By going around FDA regulations, they have also gone around the existing published scientific evidence. They claim they are doing their own studies, but as The NYT reports:
As for clinical trials, Regenexx says it is conducting them now. But only one small controlled study has been published, in December. Patients with arthritic knees got either exercise therapy, or stem cell treatment. After three months, the patients given stem cells were doing better. But all the patients in the exercise group later got stem cells, too, so the results are hard to interpret.
Most of the other studies Regenexx has listed on clinicaltrials.gov have either been abandoned or will not be completed until 2021 or later.
I have to wonder why they abandoned many of the studies they listed on clinicaltrials.gov.
The failure of regulation at this stage is also highly problematic because it allows for the development of an industry dedicated to using a treatment that has not been proven effective. This can hamper clinical research, as patients can already get the treatment, so why risk a clinical trial where they may get randomized to the placebo group? Also, doctors who know how to do the procedure, which generates a tremendous revenue stream, may be reluctant to perform the kind of clinical trials that can prove it doesn’t work. History also shows that practitioners will be slow to abandon a lucrative treatment if later studies show it does not work. They will simply cherry pick the studies that show what they want.

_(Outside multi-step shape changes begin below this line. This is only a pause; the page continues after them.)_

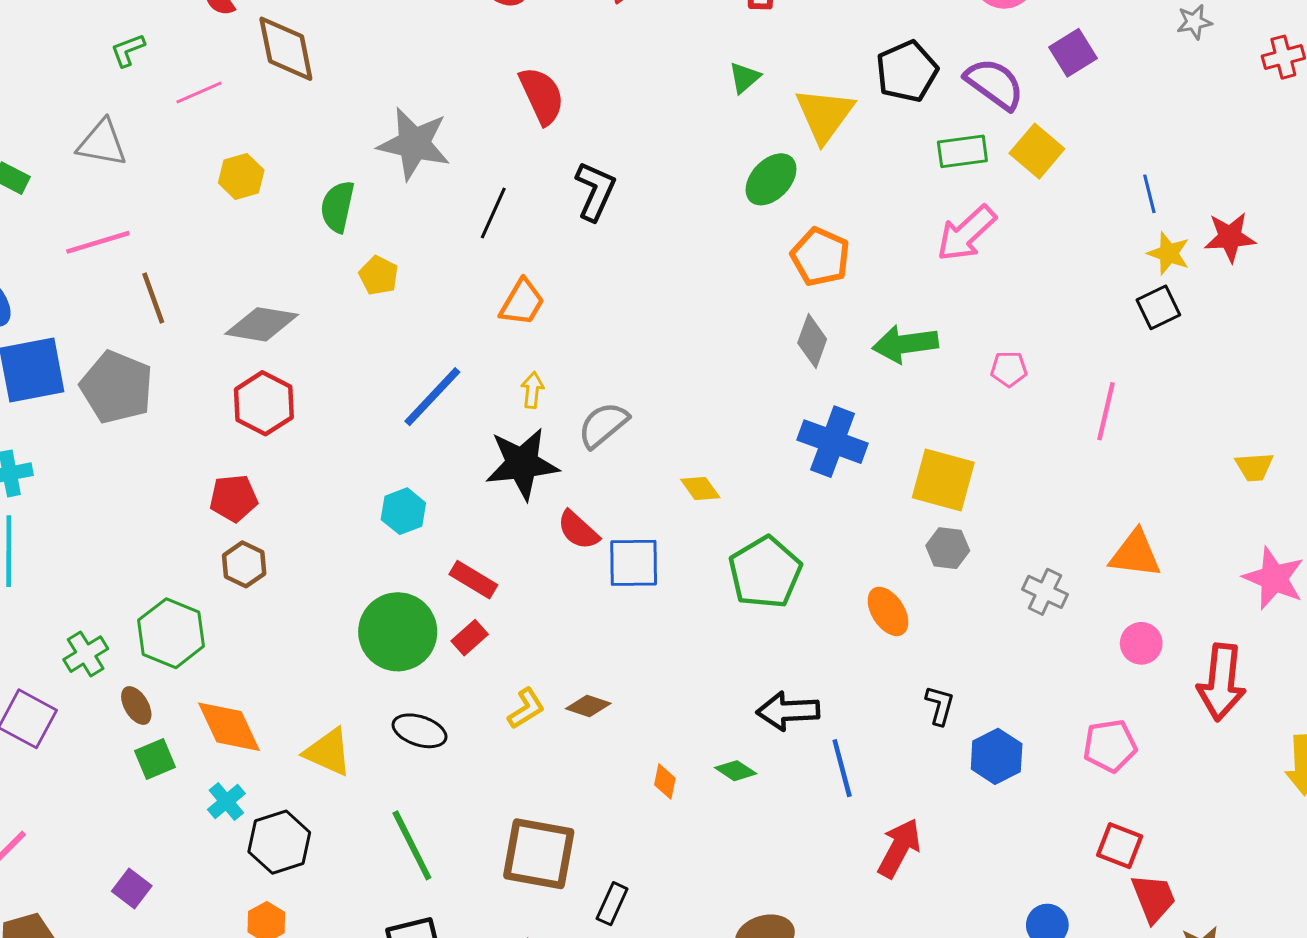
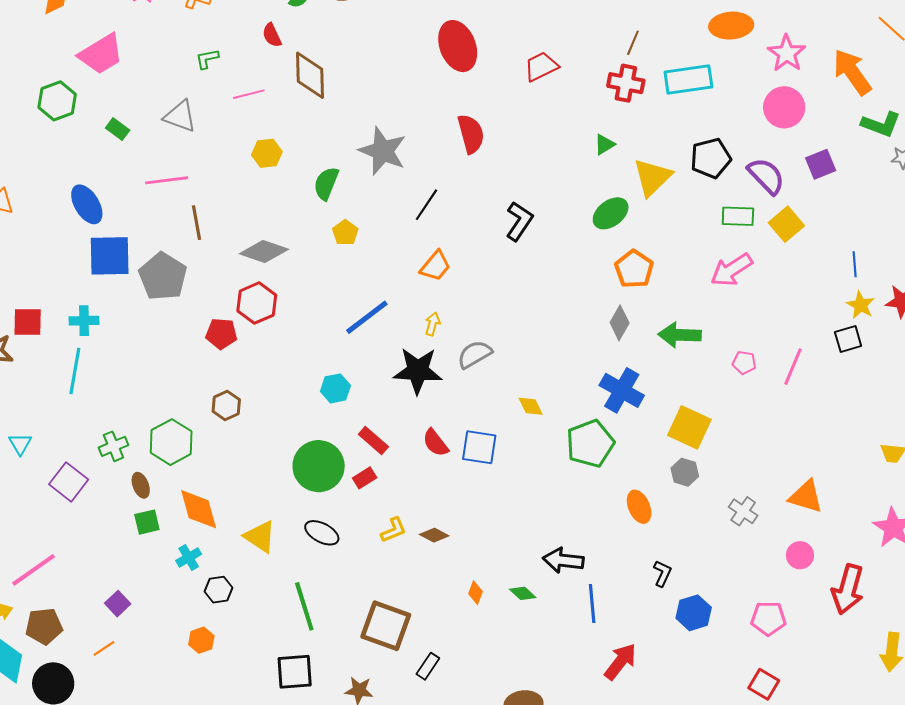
black L-shape: (595, 191) -> (519, 221), moved
pink line: (1106, 411) -> (793, 367), moved
red pentagon: (234, 498) -> (221, 334), moved
red semicircle: (578, 530) -> (435, 443), moved
green pentagon: (765, 572) -> (590, 443), moved
black hexagon: (279, 842) -> (219, 590), size x0.7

The end result is that we can have 20-30 years of an industry of expensive treatments that ultimately are not effective, that sucked up a lot of resources, and even slowed clinical research. They may also confuse the scientific literature by publishing in-house studies with a massive bias toward their treatment. We also know from prior historical reviews that many treatments adopted in this preliminary phase are later reversed because they don’t work.
All of this should concern anyone interested in the problem of rising health care costs. This is a massive inefficiency in the system.
And of course – many individual patients may be harmed by prematurely adopting ineffective treatments. They may be financially harmed, and their ultimate clinical outcomes may also be worse than if they stuck with proven therapies.
I certainly hope that the science of using autologous stem cells for the treatment of arthritis and other bone and tendon related problems pans out, and is ultimately highly effective and cost-efficient. But the premature commercialization of such treatments is likely to harm, not help, such hopes.